Benefits of businesses going green are seen in many more ways than those that initially meet the eye. When organizations can play a role in the ecological preservation of a community, there are cost savings, positive press, tax incentives, and enhanced consumer demand. While general contractors and construction managers make choices in urban project planning, often these options are presented for the helpful environmental potential.
Construction project approvals/permits usually are centered around the well-being of the community, as they should be. In areas of dense population, these close quarters can lead to a more apparent disturbance from air, water, noise, or air pollution. The undesirable by-products of a construction project are being offset by a new solution developed by a design, engineering, and consulting team in the UK: a wall of plants and flowers that cultivate a healthier environment by a job site. This “living wall” concept according to Construction Junkie, “has the potential to transform scaffolding and hoardings into much more than just a cover up. By introducing plants and flowers, we can create a more attractive and healthier environment for local residents, businesses and workers on site,” said Alistair Law, Façade Engineer and the Living Wall Lite’s developer, Arup, in a press release.”

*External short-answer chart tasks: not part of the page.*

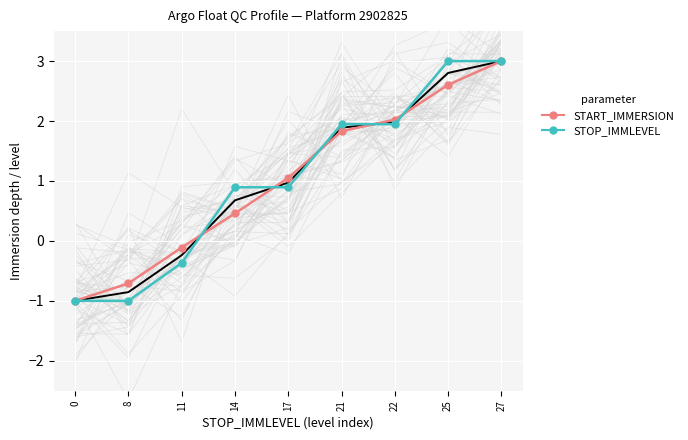

What is the total value across all series at 27?

9.0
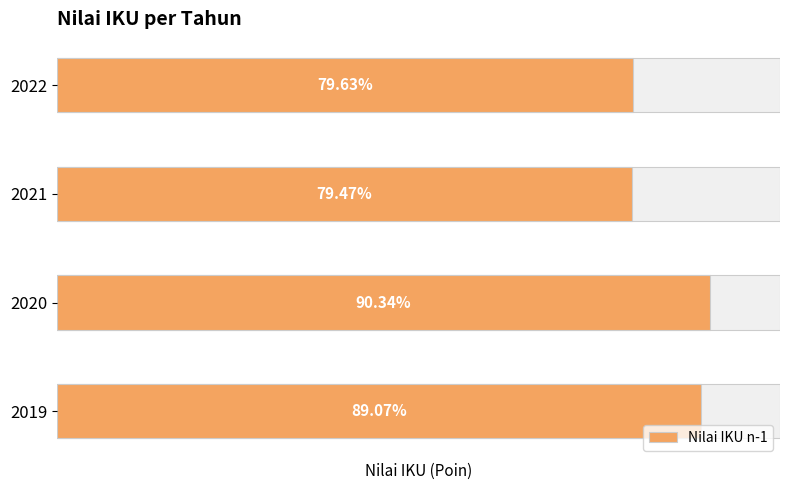

How many data points are above 89?

2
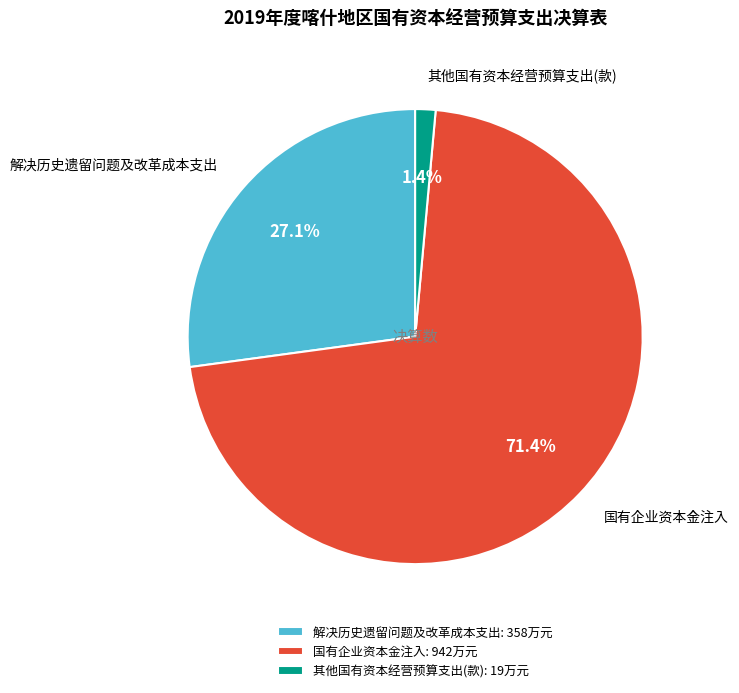

Approximately how many times larger is the value at 其他国有资本经营预算支出(款) compared to 解决历史遗留问题及改革成本支出?

0.1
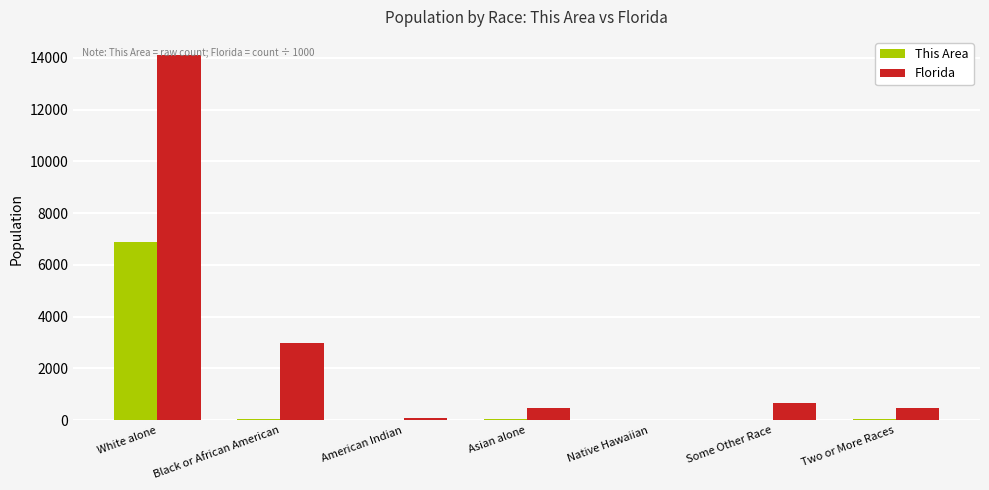

How many data points in Florida are above 472?

4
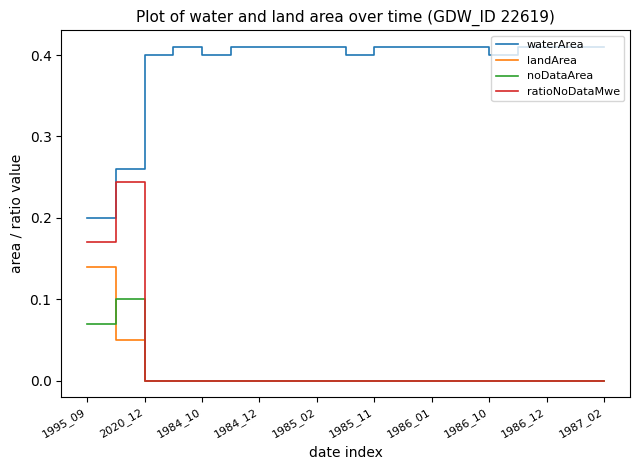

True or false: noDataArea and waterArea intersect in this chart.

False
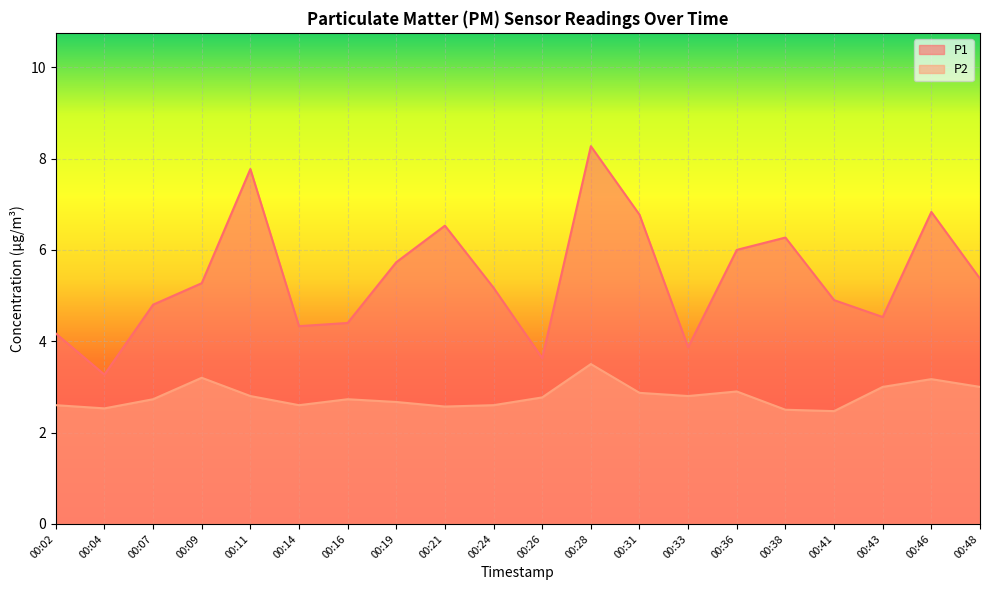

Read the P1 value at 00:19.

5.7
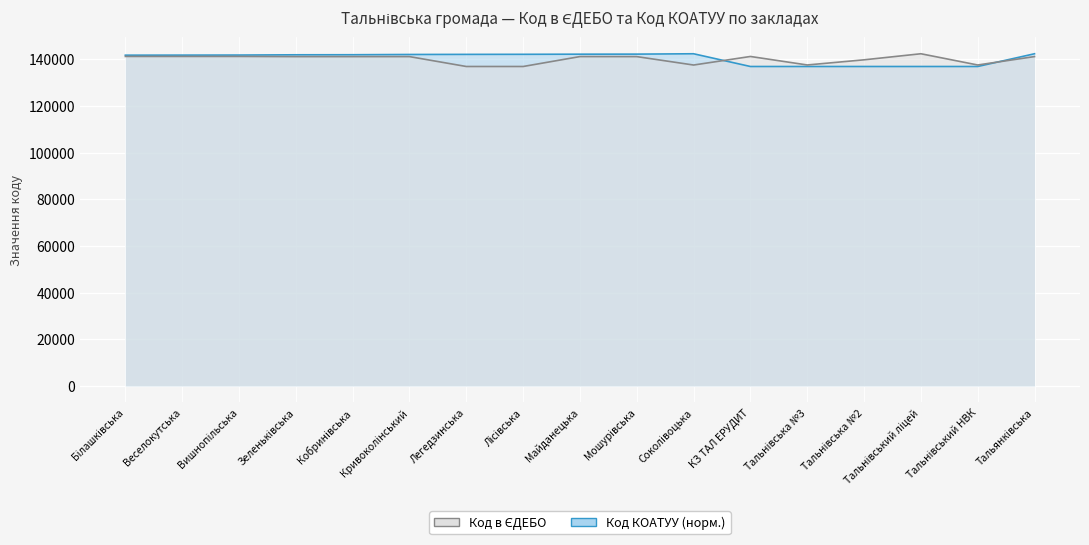

True or false: Код КОАТУУ and Код в ЄДЕБО cross at least once.

True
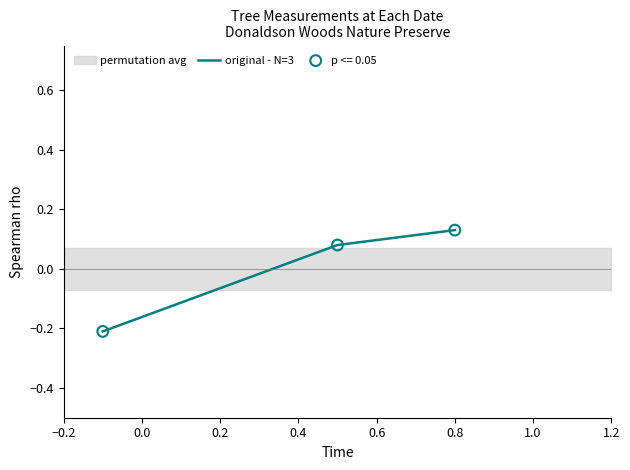

What is the change in value from 0.0 to 0.2?

+0.1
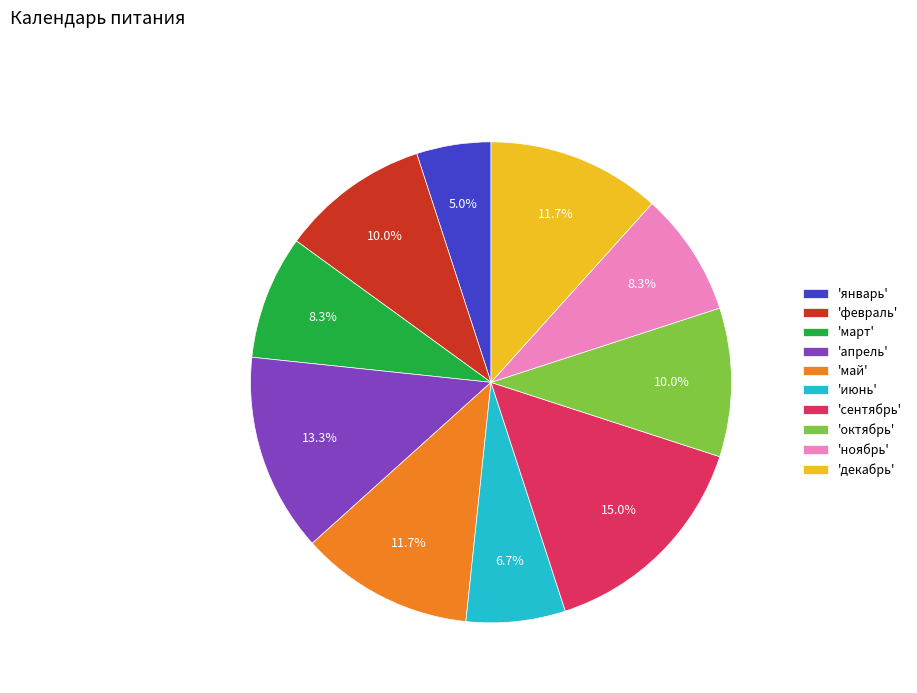

Which has a higher value, 'апрель' or 'декабрь'?

'апрель'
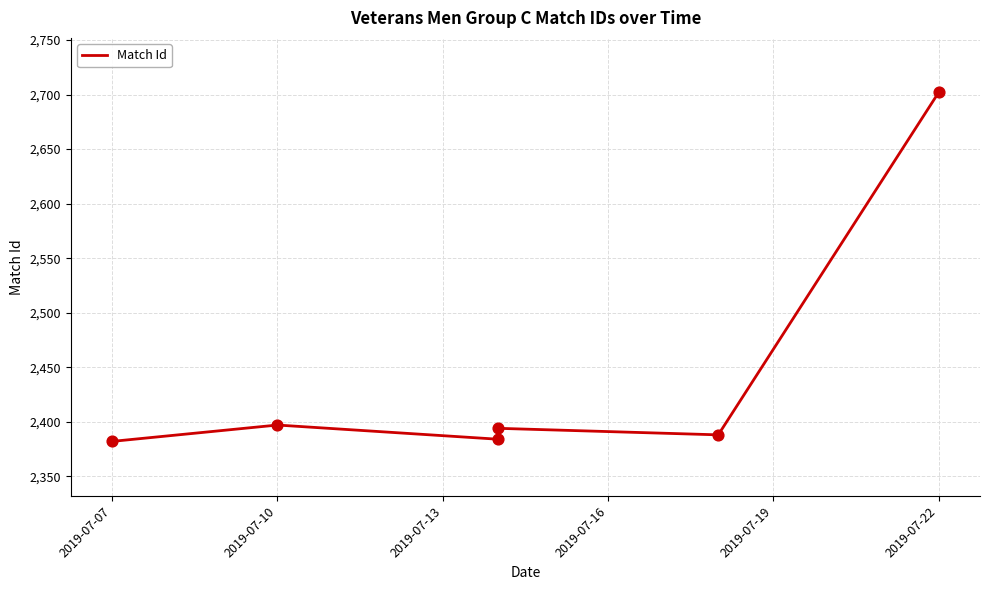

Between 2019-07-22 and 2019-07-13, which is larger?

2019-07-22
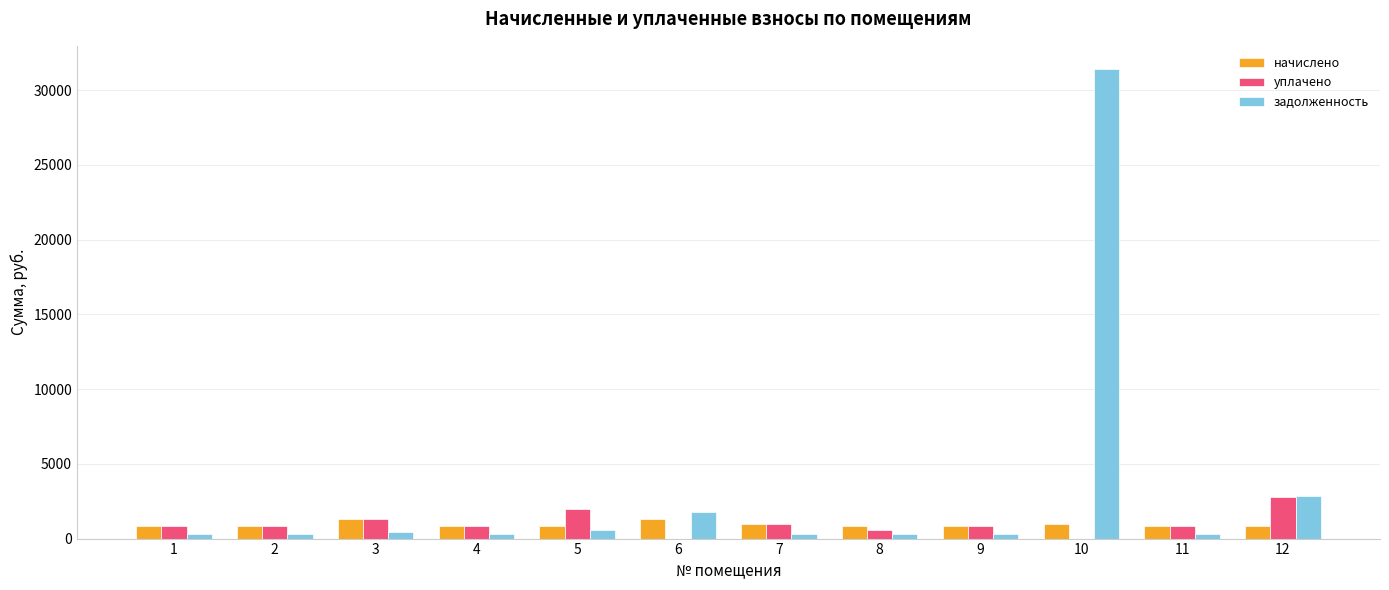

Where does the уплачено series first go above 850?

2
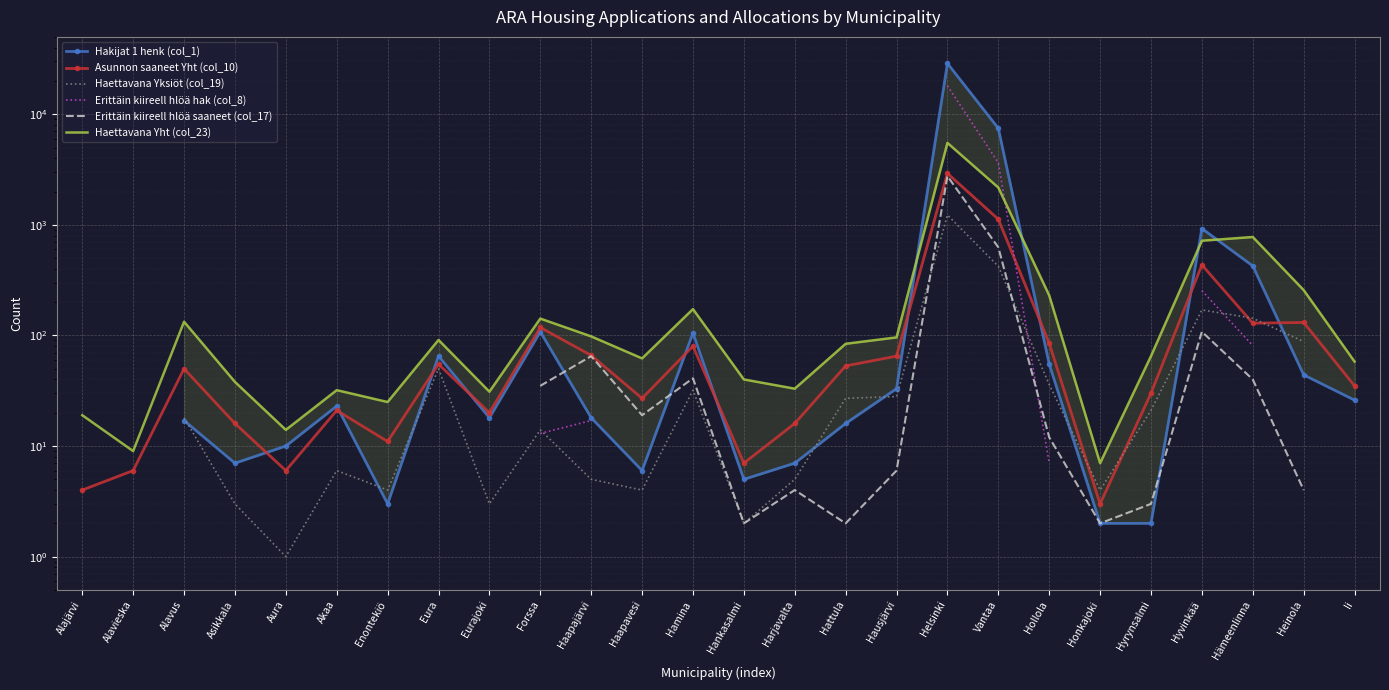

Is the value of Erittäin kiireell hlöä saaneet (col_17) at Eura greater than the value of Haettavana Yht (col_23) at Honkajoki?

No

Tests are beginning on this solution to understand the true impact, but despite high hopes, there are uncertain expectations from both a safety and community well-being standard. Since scaffolding issues are among the top cited OSHA incidents, this covering will make it more difficult to assess issues where plants are blocking the site. Although community well-being/pollution reduction is a main driver of living walls, it isn’t yet completely proven that property values will be enhanced, and noise and air pollution will be reduced in any way. In initial testing conducted in the UK, a reduction of sound up to 10 decibels has been recorded. This is a great start to proving efficacy in the system. Sensors are even being integrated to gain additional visibility into the full impact on several types of pollution.
Another article I came across highlighted that these solutions are not just for architectural or construction organizations seeking a pat on the back. Derivatives of living green walls have been around since the 1930’s and many have grown to preach the air quality and visual benefits of the option in construction.
With increased pressure from government agencies to reduce pollution incidents, living walls seem to be a somewhat easy solution to prevent ecological damage. While the concept is fairly newer to the US, Europe and Asia view this as an essential element in urban construction to replenish vegetation into overdeveloped city spaces. Building Design + Construction establishes the difference between the two categories of green walls: green facades and living walls. Living walls require a bit more maintenance and upkeep due to the diverse plant life, while green facades are more like climbing plants designed for cover.
Building Design + Construction points out that these structures can offer considerable cost savings from introducing plant life back into cities, reducing the urban heat island effect and lessening energy consumption in these areas. Through evapotranspiration, air surrounding the green wall is cooled down naturally. Also, in winter, living walls can aid in insulation—significantly reducing heating costs. Regardless of your desired results, living walls and green facades are offering up benefits that are hard to ignore. With the growth of consumers supporting businesses that target their environmental impact, there is a strong chance of a boost in popularity as well.